Jusqu’ici apanage des proxénètes des gangs d’Amérique du Nord, le marquage des femmes a été observé en Espagne en 2012 lors du démantèlement d’un réseau de proxénètes roumains. Ceux-ci tatouaient sur le corps de leurs victimes (qu’ils désignaient sous les noms de colis et de bagages) un code-barre assorti d’un chiffre.

Paradoxalement, le marquage des victimes aide parfois les enquêteurs à remonter jusqu’aux proxénètes et représente une pièce à conviction. En 2012 à Chicago, six mois après la condamnation dans la même ville à cinquante ans de prison pour trafic de mineures de Datqunn Sawyer (qui tatouait lui aussi ses victimes), le juge Robert Gettleman a condamné Alex « le Cowboy » Campbell à la prison à perpétuité, une peine alors rare pour proxénétisme. Campbell avait passé à tabac, violé, menacé et contraint à la prostitution des jeunes femmes en situation illégale auxquelles il promettait un métier et un toit, avant de leur confisquer leurs papiers d’identité.

Pourtant, c’est le tatouage forcé qui a le plus influé sur sa condamnation. Je pense que la pire chose que vous ayez faite à ces filles, honnêtement, c’est de les marquer comme vous l’avez fait, a exposé Gettleman. Elles ne peuvent pas se débarrasser de ces tatouages, elles sont condamnées à vie, chacune d’elles. Chaque fois qu’elles se voient dans un miroir… cela fait mal. Leur condamnation à vie requiert une condamnation à vie pour vous.

Survivors Ink : restaurer la dignité des victimes

Si un tatouage ne peut pas être effacé – les techniques actuelles au laser laissent des traces et une peau abîmée – il peut être recouvert. Et c’est ce que font bénévolement quelques tatoueurs professionnels membres du réseau Survivors Ink, une association qui met en contact des femmes survivantes de la prostitution, qui ont été marquées par leurs proxénètes, avec des tatoueurs engagés. Ceux-ci s’emploient à cacher les marques des proxénètes par d’autres motifs, choisis par les femmes elles-même.

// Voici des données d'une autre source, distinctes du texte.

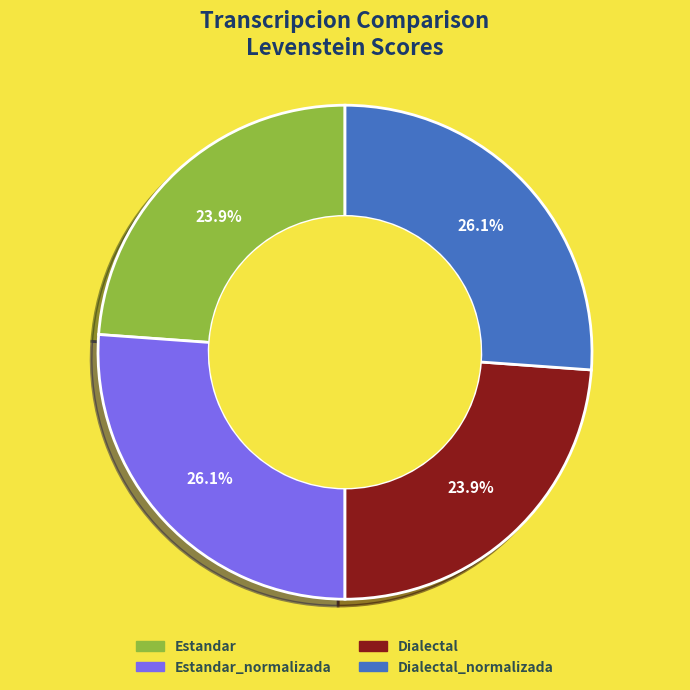

Is there any slice that represents more than half of the pie?

No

Survivors Ink a été fondé par Jennifer Kempton, survivante de la prostitution, qui a elle-même été marquée à plusieurs reprises. fois. Grâce à Survivors Ink, Jennifer Kempton récolte des fonds afin de recouvrir les tatouages d’autres survivantes du trafic et de la prostitution.

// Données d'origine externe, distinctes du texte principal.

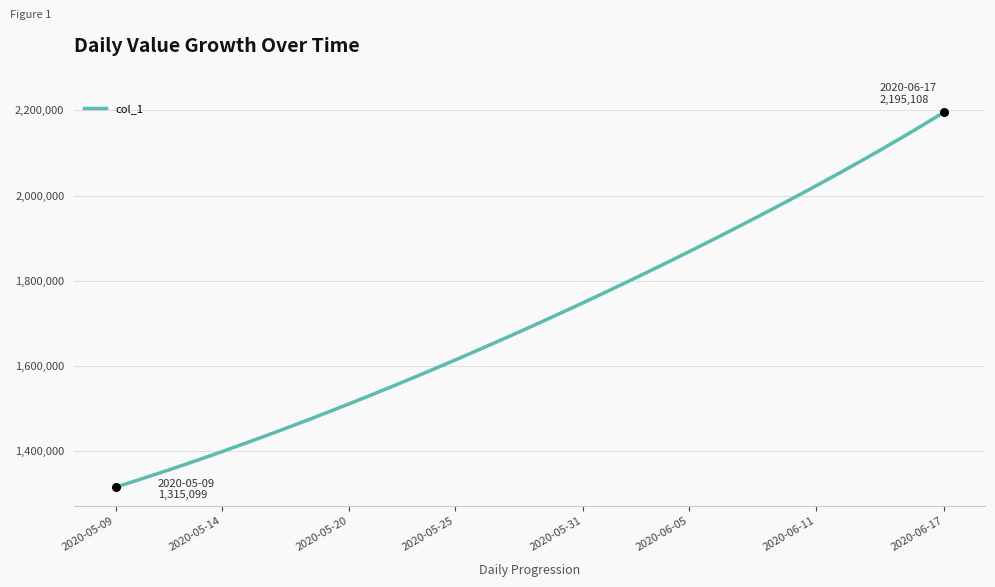

What is the smallest value displayed?

1315099.0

Une des femmes concernées, Erica, a fait recouvrir le nom du gang qui l’a marquée par une plume et les mots Free yourself (Libère-toi). Elle explique dans le reportage publié par The Guardian : Je me suis libérée de la servitude. C’est la meilleure chose que j’ai faite. Je n’appartiens à personne à part moi-même. [La marque du gang] ne me définit plus désormais.

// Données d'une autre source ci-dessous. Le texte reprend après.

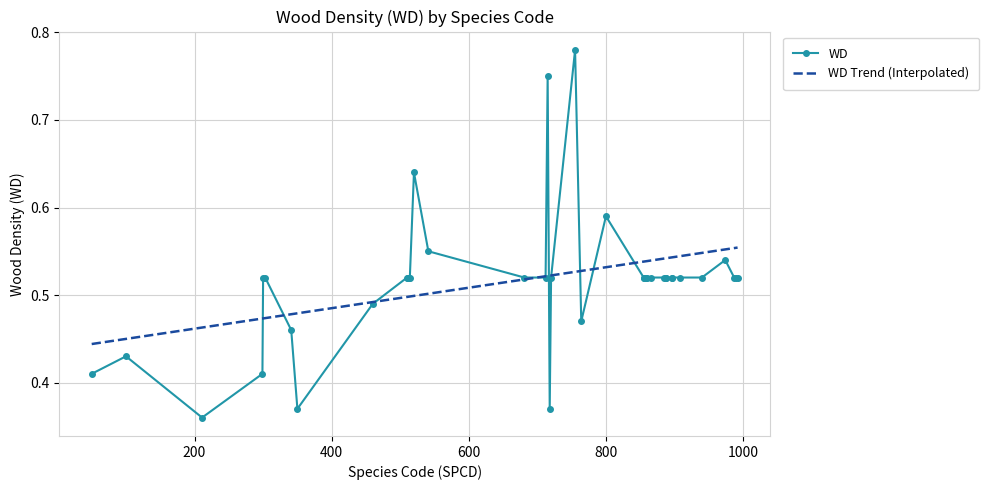

Which series has the largest range (max minus min)?

WD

Recouvrir les marques de branding peut aider ces femmes à couper le cordon symbolique qui les rattache à des années de violence et souvent d’addiction aux mains des gangs, des proxénètes et des « clients ». Il est aussi possible d’agir en amont, en apprenant aux tatoueurs à reconnaître les marques d’emprise et les tatouages demandés par les proxénètes. Enfin, il est possible de retourner leurs armes contre eux puisque le marquage peut permettre d’identifier les victimes des proxénètes et ainsi d’aider à démanteler leurs réseaux. Ces pratiques sont incroyablement violentes, mais elles ne sont pas une fatalité.